Start of Records for processing

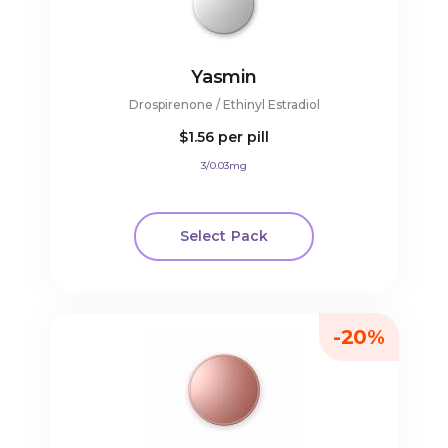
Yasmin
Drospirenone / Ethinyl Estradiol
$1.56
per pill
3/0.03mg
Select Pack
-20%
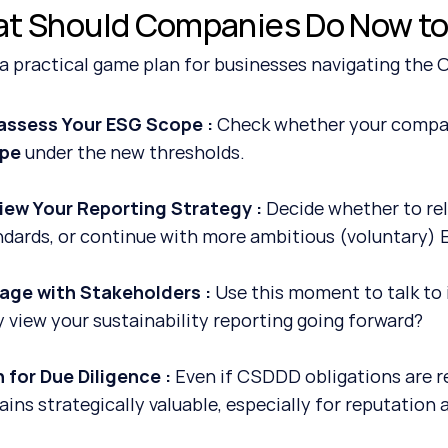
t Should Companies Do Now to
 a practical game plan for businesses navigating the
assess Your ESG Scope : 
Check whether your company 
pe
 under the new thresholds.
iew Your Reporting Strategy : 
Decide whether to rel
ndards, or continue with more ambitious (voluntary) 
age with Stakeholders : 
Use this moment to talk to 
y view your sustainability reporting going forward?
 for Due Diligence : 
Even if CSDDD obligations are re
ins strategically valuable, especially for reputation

End of Records for processing

#### Assigned task:
Please reproduce the text read from all of the records above, line for line, leaving out the pictures.

#### Result for this task:
Yasmin
Drospirenone / Ethinyl Estradiol
$1.56
per pill
3/0.03mg
Select Pack
-20%
t Should Companies Do Now to
 a practical game plan for businesses navigating the
assess Your ESG Scope : 
Check whether your company 
pe
 under the new thresholds.
iew Your Reporting Strategy : 
Decide whether to rel
ndards, or continue with more ambitious (voluntary) 
age with Stakeholders : 
Use this moment to talk to 
y view your sustainability reporting going forward?
 for Due Diligence : 
Even if CSDDD obligations are re
ins strategically valuable, especially for reputation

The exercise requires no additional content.